I wish to compare welfare from two models that have the same steady state and calculate the consumption equivalent (CE) variation.
Both models have deterministic temporary demand and supply shocks that last 10 quarters.
The benchmark model has no other shocks.
The alternative model has deterministic temporary fiscal stimulus shocks that last 10 quarters.
The steady state is the same in both models.
I know how to calculate the consumption equivalent (CE) variation in theory.
How do I calculate the consumption equivalent (CE) variation in Dynare?
Most of the examples in the forum seem to have stochastic shocks when calculating conditional welfare.
Any advice is welcome.
Relative to what do you want to compute the CE? Whether the setup is stochastic or deterministic should make no conceptual difference, only one in terms of implementation.
Thank you for your reply.
I meant to say in my last post that I calculate welfare (W) recursively with the usual expression W = U(c) + beta*W(+1) where utility is log-linear.
I use the simult_ command and can plot the IRF for any variable including welfare.
From the plots some agents are better off in terms of welfare in the alternative model with the 10 quarters of fiscal stimulus (transfers) than in the benchmark model. This happens a few quarters after the last quarter of fiscal stimulus (some agents have highest welfare then). In Dynare, I am assuming that welfare at each quarter is the sum of discounted lifetime utility from that point. Is this interpretation correct?
While that would suffice for general comments, I want to calculate the CE for each agent using the benchmark model relative to the alternative model to have a number - a % of each agents steady consumption. Given log utility this is straightforward to do.
My query was how to do so in Dynare. If I use conditional welfare after the simult_ command the result depends on what information set I condition on. I may be misinterpreting DYNARE here. For example, in looking at the plot of welfare conditional welfare is higher for a certain agent in the alternative model than the benchmark just after the 10 quarters of fiscal stimulus then after quarter 1. So is it reasonable to use the value of welfare from each model in say quarter 11 which would condition on the first 10 quarters?
I replied to your reply on May 1. In that reply I think I answered my own question about calculating conditional welfare after say 10 quarters of a deterministic shock using the simult_ command. I just wanted clarification. Thank you.
Sorry, I somehow missed the original post. I still don’t understand which object you want to consider.
simult_ will return the welfare conditional on the state variables in that particular period. Of course, that object will be time-varying as the conditioning set changes.
Thanks. You have implicitly answered my question.

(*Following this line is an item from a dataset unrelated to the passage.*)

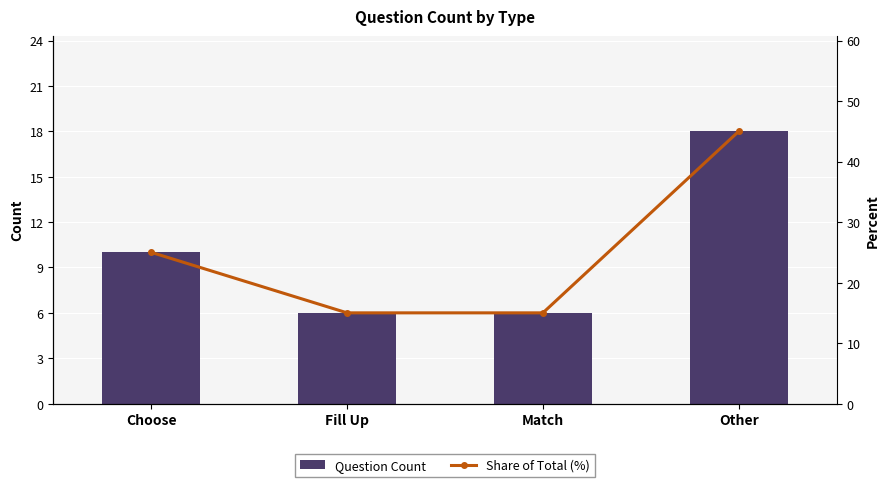

How many values in the Share of Total (%) series exceed 25?

1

In my model section I calculate welfare (endogenous variable number 88 in DR order) with the usual expression
welfare = log(C) + BETA*welfare(+1);
Later in the .mod file I have
Finally conditional welfare after 10 observations is
disp(‘Welfare in obs 10 =’); disp(y_(88,10));
It is this value of conditional welfare I want to use in subsequent analysis.
No, the output of
simult_ should be in declaration order.